» ACTIVITY
When you spot the word "round" in a line of the data below, copy that line.

Collected data:

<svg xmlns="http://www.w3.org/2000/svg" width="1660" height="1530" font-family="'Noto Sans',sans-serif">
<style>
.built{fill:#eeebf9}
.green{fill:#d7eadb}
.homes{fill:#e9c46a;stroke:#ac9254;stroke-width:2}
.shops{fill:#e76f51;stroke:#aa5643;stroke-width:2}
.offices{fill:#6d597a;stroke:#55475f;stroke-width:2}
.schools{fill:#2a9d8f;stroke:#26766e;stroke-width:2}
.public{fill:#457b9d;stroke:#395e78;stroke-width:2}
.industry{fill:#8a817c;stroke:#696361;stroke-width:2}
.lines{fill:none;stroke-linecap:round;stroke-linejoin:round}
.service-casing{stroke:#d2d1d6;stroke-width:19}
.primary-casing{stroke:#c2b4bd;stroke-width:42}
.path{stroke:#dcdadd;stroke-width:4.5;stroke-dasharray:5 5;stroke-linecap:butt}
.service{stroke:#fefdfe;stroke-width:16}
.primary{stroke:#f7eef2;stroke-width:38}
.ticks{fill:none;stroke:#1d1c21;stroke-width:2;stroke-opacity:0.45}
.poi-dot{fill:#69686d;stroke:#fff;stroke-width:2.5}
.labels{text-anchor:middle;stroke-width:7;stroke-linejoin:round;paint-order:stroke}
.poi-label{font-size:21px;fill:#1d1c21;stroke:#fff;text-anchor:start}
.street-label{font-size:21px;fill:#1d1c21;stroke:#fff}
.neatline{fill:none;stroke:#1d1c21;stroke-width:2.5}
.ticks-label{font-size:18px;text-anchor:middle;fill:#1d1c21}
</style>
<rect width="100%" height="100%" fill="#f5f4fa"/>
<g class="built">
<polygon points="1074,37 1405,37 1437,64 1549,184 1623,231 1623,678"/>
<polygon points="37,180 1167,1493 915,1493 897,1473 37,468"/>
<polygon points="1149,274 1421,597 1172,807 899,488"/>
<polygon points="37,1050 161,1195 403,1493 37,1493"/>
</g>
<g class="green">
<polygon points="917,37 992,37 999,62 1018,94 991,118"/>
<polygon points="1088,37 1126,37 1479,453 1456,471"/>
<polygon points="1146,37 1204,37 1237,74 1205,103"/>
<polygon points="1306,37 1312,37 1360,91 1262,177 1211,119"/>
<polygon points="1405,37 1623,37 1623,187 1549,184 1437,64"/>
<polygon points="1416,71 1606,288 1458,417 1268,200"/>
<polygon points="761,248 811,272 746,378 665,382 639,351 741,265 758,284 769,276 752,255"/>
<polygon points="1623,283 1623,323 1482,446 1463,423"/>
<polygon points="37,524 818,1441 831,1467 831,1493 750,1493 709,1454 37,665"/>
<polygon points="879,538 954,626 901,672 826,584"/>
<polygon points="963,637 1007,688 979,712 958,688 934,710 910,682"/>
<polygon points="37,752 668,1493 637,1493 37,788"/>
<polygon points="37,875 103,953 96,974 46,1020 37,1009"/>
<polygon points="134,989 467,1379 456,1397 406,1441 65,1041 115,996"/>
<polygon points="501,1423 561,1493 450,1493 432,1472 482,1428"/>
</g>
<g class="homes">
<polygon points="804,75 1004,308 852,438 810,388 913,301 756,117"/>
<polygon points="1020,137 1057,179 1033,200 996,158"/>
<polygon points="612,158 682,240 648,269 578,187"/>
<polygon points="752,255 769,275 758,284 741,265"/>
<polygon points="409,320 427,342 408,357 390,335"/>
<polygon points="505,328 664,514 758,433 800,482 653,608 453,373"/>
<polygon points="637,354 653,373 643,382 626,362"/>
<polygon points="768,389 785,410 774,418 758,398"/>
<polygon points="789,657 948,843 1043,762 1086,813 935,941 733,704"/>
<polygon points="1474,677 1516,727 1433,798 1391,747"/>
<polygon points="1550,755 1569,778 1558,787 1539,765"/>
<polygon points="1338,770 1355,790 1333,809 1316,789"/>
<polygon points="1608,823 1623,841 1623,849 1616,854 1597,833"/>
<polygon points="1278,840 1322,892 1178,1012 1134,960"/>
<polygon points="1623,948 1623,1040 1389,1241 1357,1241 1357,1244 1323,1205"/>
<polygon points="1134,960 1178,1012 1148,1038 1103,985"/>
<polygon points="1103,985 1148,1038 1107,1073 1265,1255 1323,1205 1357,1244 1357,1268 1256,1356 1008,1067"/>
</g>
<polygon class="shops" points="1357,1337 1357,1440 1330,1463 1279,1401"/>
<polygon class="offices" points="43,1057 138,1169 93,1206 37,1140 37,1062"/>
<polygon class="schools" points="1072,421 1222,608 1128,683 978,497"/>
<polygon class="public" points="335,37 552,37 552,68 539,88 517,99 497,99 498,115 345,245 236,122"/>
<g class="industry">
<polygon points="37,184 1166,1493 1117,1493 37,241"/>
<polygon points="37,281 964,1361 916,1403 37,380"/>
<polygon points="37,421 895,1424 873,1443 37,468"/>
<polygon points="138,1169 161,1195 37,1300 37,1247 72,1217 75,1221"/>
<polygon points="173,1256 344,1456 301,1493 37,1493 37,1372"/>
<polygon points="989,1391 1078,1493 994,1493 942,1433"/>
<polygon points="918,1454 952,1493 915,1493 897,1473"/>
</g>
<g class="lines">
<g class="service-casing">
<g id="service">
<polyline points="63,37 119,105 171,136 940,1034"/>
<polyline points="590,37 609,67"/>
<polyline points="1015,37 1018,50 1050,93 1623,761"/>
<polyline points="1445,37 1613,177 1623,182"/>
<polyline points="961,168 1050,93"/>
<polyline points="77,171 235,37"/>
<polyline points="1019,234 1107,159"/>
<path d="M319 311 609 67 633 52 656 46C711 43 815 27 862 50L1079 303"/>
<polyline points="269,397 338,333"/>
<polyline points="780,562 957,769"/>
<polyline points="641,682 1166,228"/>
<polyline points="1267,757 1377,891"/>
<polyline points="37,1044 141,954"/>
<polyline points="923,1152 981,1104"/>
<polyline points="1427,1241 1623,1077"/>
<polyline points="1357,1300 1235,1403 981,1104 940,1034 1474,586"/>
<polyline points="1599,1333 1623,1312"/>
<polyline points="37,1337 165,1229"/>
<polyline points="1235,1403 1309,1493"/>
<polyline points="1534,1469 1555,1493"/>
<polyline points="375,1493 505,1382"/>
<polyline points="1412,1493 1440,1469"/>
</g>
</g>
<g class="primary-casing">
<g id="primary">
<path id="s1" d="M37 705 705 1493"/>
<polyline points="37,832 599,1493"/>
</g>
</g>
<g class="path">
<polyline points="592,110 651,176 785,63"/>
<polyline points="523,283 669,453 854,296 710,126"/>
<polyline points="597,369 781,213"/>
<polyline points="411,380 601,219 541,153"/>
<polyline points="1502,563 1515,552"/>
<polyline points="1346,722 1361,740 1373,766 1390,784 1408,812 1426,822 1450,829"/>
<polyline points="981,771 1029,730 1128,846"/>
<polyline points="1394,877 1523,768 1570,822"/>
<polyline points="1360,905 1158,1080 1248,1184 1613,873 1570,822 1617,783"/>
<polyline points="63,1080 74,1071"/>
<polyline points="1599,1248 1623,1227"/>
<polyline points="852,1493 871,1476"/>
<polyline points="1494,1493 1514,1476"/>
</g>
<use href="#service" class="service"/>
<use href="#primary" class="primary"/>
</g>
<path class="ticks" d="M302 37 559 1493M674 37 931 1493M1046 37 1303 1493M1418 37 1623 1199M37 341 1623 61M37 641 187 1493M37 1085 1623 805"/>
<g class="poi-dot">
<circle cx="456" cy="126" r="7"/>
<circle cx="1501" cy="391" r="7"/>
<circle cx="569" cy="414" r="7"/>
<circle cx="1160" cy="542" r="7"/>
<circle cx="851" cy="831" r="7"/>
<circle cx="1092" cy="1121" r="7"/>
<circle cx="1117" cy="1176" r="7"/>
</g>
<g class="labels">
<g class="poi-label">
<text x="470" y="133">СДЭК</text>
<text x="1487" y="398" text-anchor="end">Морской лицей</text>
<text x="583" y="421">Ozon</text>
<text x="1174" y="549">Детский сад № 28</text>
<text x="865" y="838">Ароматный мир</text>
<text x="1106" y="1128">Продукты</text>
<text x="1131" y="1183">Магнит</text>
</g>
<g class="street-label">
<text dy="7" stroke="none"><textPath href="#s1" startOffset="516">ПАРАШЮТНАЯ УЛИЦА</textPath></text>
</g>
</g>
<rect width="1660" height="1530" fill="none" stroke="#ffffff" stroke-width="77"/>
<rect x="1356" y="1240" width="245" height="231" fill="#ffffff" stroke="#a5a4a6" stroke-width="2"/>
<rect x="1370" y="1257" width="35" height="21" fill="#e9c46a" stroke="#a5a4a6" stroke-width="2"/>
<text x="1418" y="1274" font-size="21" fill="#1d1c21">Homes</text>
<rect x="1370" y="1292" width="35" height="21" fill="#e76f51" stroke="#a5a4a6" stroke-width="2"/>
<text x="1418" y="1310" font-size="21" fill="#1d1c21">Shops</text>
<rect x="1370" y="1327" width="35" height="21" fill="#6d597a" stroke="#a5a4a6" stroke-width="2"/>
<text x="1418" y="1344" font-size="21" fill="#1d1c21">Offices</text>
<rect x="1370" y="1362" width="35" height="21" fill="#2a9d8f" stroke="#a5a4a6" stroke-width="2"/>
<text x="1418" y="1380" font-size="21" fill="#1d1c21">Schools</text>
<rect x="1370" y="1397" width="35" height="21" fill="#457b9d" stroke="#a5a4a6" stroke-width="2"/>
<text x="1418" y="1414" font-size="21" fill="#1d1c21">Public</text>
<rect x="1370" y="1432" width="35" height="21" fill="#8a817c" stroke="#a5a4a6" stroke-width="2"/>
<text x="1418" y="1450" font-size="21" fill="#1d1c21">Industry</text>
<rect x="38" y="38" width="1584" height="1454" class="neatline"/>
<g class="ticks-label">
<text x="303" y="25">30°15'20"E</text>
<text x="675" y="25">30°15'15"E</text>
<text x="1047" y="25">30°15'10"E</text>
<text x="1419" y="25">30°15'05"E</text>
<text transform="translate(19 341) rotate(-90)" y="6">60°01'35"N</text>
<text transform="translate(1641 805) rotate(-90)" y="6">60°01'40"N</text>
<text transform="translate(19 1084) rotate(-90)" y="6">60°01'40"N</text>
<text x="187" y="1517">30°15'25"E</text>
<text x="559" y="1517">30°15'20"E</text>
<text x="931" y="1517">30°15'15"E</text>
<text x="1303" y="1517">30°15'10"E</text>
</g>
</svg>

» SOLUTION TO THIS TASK
.lines{fill:none;stroke-linecap:round;stroke-linejoin:round}
.labels{text-anchor:middle;stroke-width:7;stroke-linejoin:round;paint-order:stroke}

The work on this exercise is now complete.